2019-10-17 11:13:26

by Vineet Gupta

[permalink] [raw]
Subject: [PATCH v3 0/5] elide extraneous generated code for folded p4d/pud/pmd

Hi,

This series came out of seemingly benign excursion into understanding/removing
__ARCH_USE_5LEVEL_HACK from ARC port showing some extraneous code being
generated despite folded p4d/pud/pmd

| bloat-o-meter2 vmlinux-[AB]*
| add/remove: 0/0 grow/shrink: 3/0 up/down: 130/0 (130)
| function old new delta
| free_pgd_range 548 660 +112
| p4d_clear_bad 2 20 +18

The patches here address that

| bloat-o-meter2 vmlinux-[BF]*
| add/remove: 0/2 grow/shrink: 0/1 up/down: 0/-386 (-386)
| function old new delta
| pud_clear_bad 20 - -20
| p4d_clear_bad 20 - -20
| free_pgd_range 660 314 -346

The code savings are not a whole lot, but still worthwhile IMHO.

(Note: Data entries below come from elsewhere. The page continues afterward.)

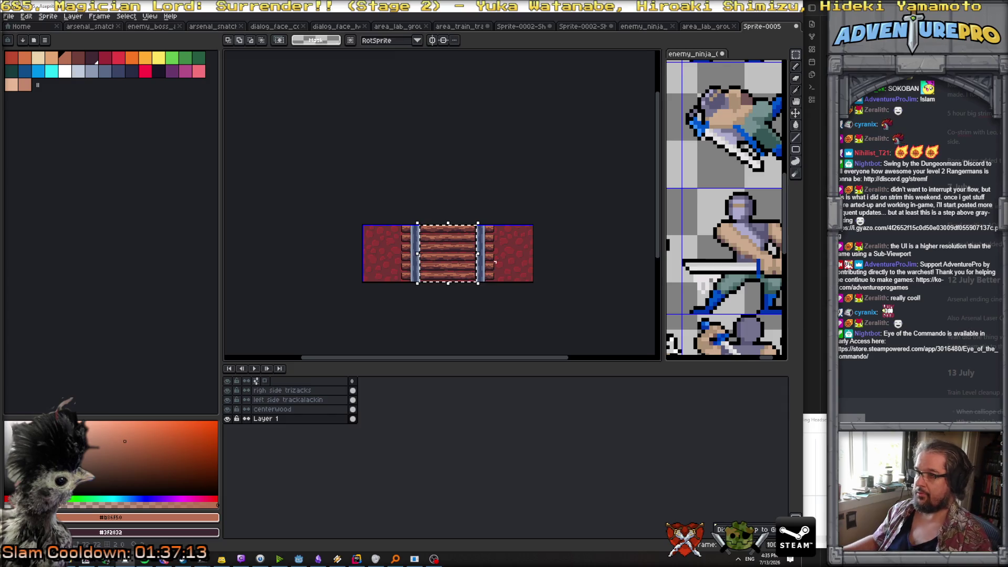
pyautogui.press('ctrl+shift+Tab')
pyautogui.press('ctrl+v')
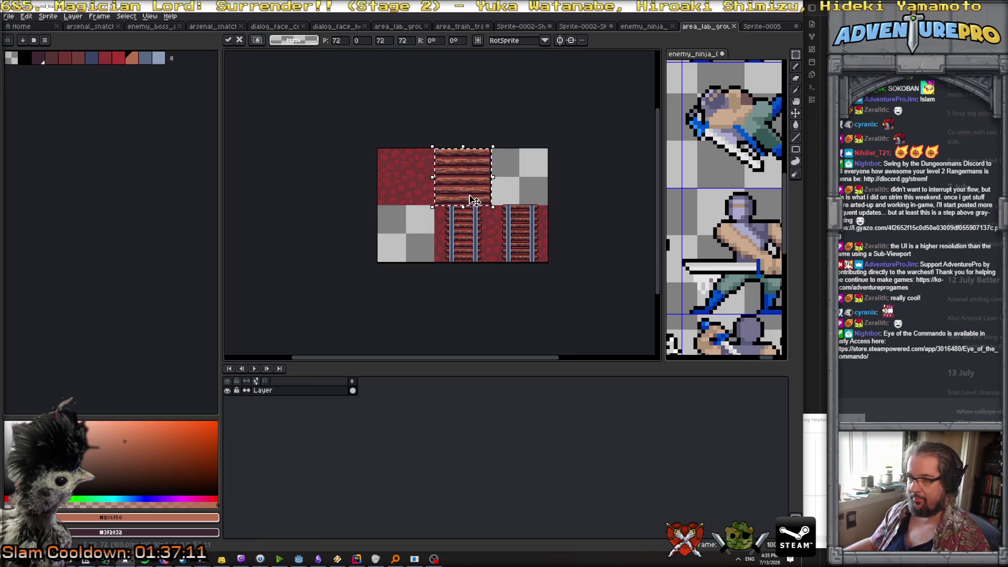
pyautogui.moveTo(475, 197); pyautogui.dragTo(474, 252)
pyautogui.scroll(1, 475, 252)
pyautogui.press('Left')
pyautogui.press('Left')
pyautogui.press('Left')
pyautogui.press('Up')
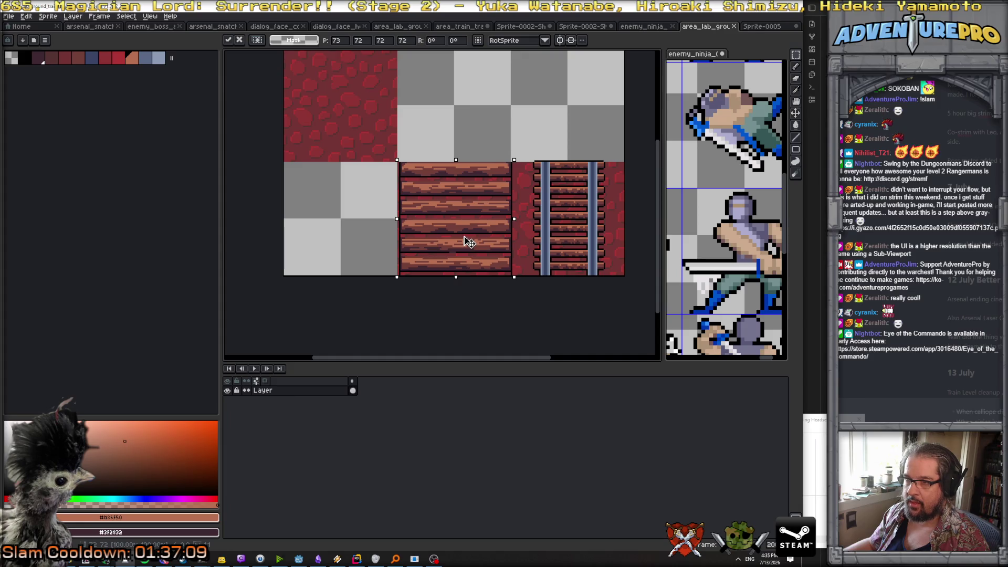
pyautogui.press('Return')
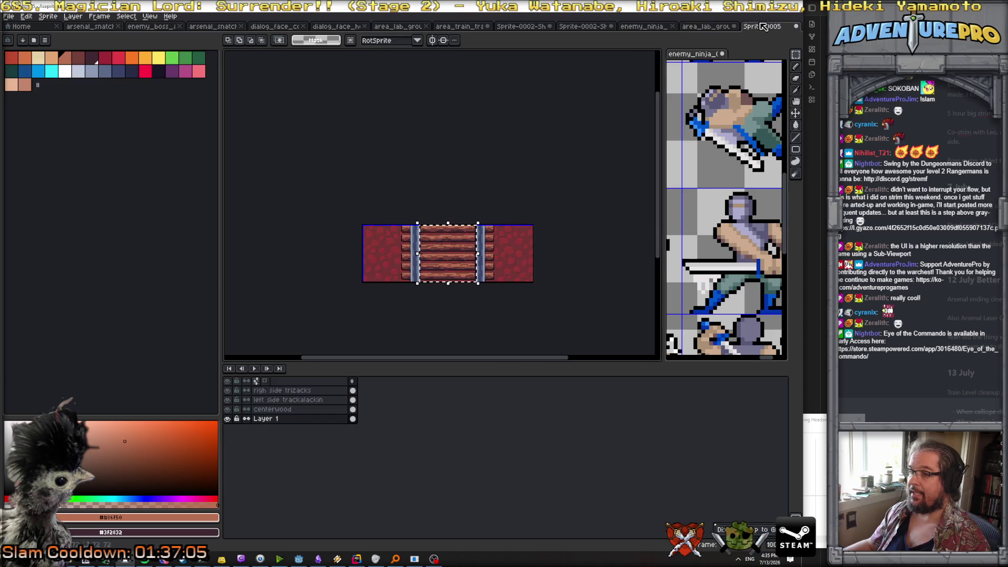
# Step: Copy the left rail edge section onto the tile sheet
pyautogui.press('ctrl+Tab')
pyautogui.moveTo(362, 225); pyautogui.dragTo(417, 285)
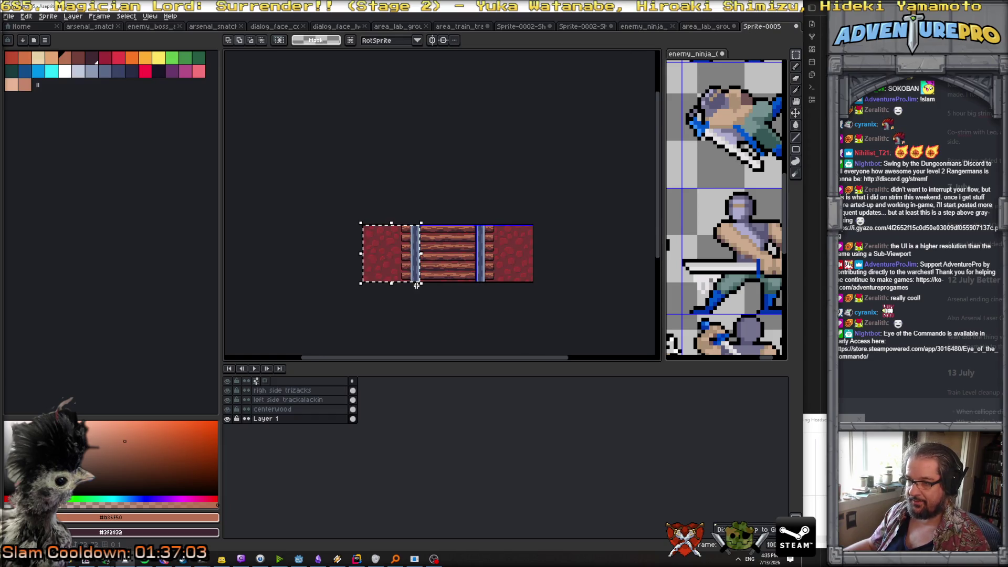
pyautogui.press('ctrl+c')
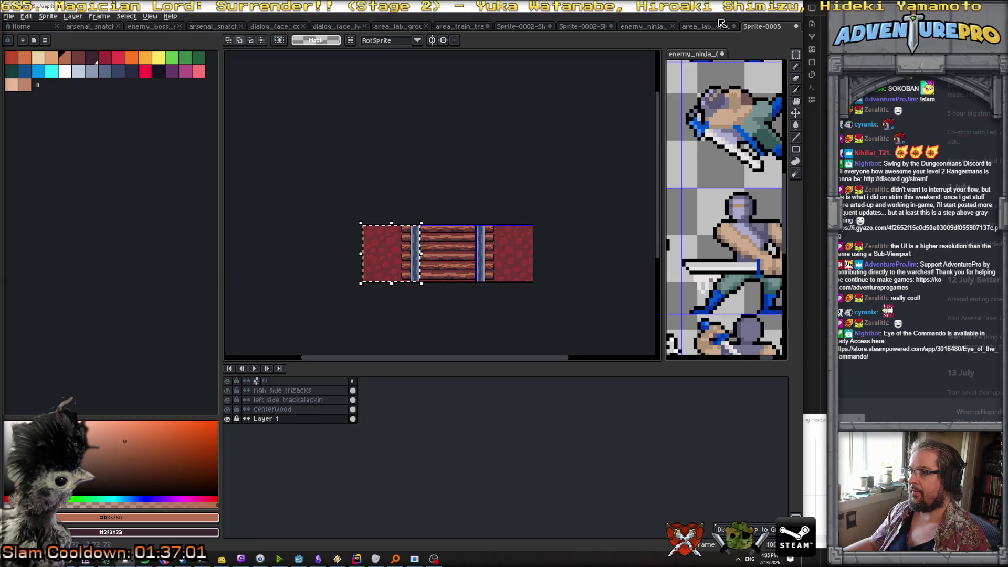
pyautogui.press('ctrl+shift+Tab')
pyautogui.press('ctrl+v')
pyautogui.press('Return')
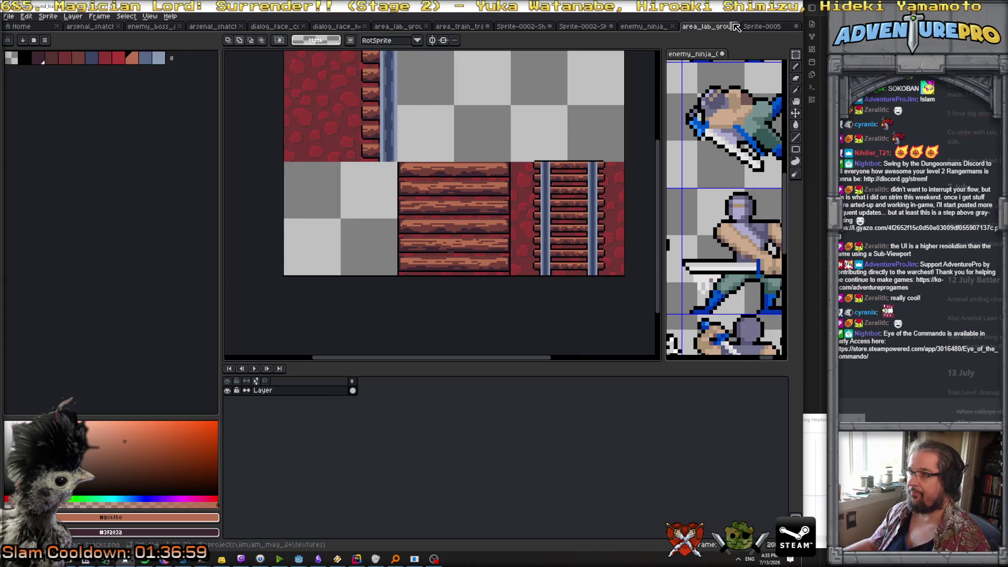
# Step: Copy the right rail edge into the tile sheet's top row at 144,0
pyautogui.press('ctrl+Tab')
pyautogui.moveTo(475, 224); pyautogui.dragTo(581, 286)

Please review, test and apply. It seems to survive my usual battery of
multibench, hakcbench etc.

Thx,
-Vineet

---
Changes since v2 [3]
- No code changes: Fixed the silly typos and collected ACKs

Changes since v1 [1]
- Per Linus Sugestion remvoed the extra ifdey'ery (hence not
accumulating Kirill's ACks)
- Added the RFC patch for pmd_free_tlb() after discussions [2]
- Also throwing in the ARC patch which started this all (so we get the
full context of patchset) - I'm ok if this goes via mm tree, should
be non contentious and can drop this too if Andrew thinks otherwise

[1] http://lists.infradead.org/pipermail/linux-snps-arc/2019-October/006263.html
[2] http://lists.infradead.org/pipermail/linux-snps-arc/2019-October/006277.html
[3] http://lists.infradead.org/pipermail/linux-snps-arc/2019-October/006307.html
---

Vineet Gupta (5):
ARC: mm: remove __ARCH_USE_5LEVEL_HACK
asm-generic/tlb: stub out pud_free_tlb() if nopud ...
asm-generic/tlb: stub out p4d_free_tlb() if nop4d ...
asm-generic/tlb: stub out pmd_free_tlb() if nopmd
asm-generic/mm: stub out p{4,u}d_clear_bad() if
__PAGETABLE_P{4,u}D_FOLDED

arch/arc/include/asm/pgtable.h | 1 -
arch/arc/mm/fault.c | 10 ++++++++--
arch/arc/mm/highmem.c | 4 +++-
include/asm-generic/4level-fixup.h | 1 -
include/asm-generic/5level-fixup.h | 1 -
include/asm-generic/pgtable-nop4d.h | 2 +-
include/asm-generic/pgtable-nopmd.h | 2 +-
include/asm-generic/pgtable-nopud.h | 2 +-
include/asm-generic/pgtable.h | 11 +++++++++++
include/asm-generic/tlb.h | 4 ----
mm/pgtable-generic.c | 9 +++++++++
11 files changed, 34 insertions(+), 13 deletions(-)

--
2.20.1


2019-10-17 12:27:44

by Vineet Gupta

[permalink] [raw]
Subject: [PATCH v3 3/5] asm-generic/tlb: stub out p4d_free_tlb() if nop4d ...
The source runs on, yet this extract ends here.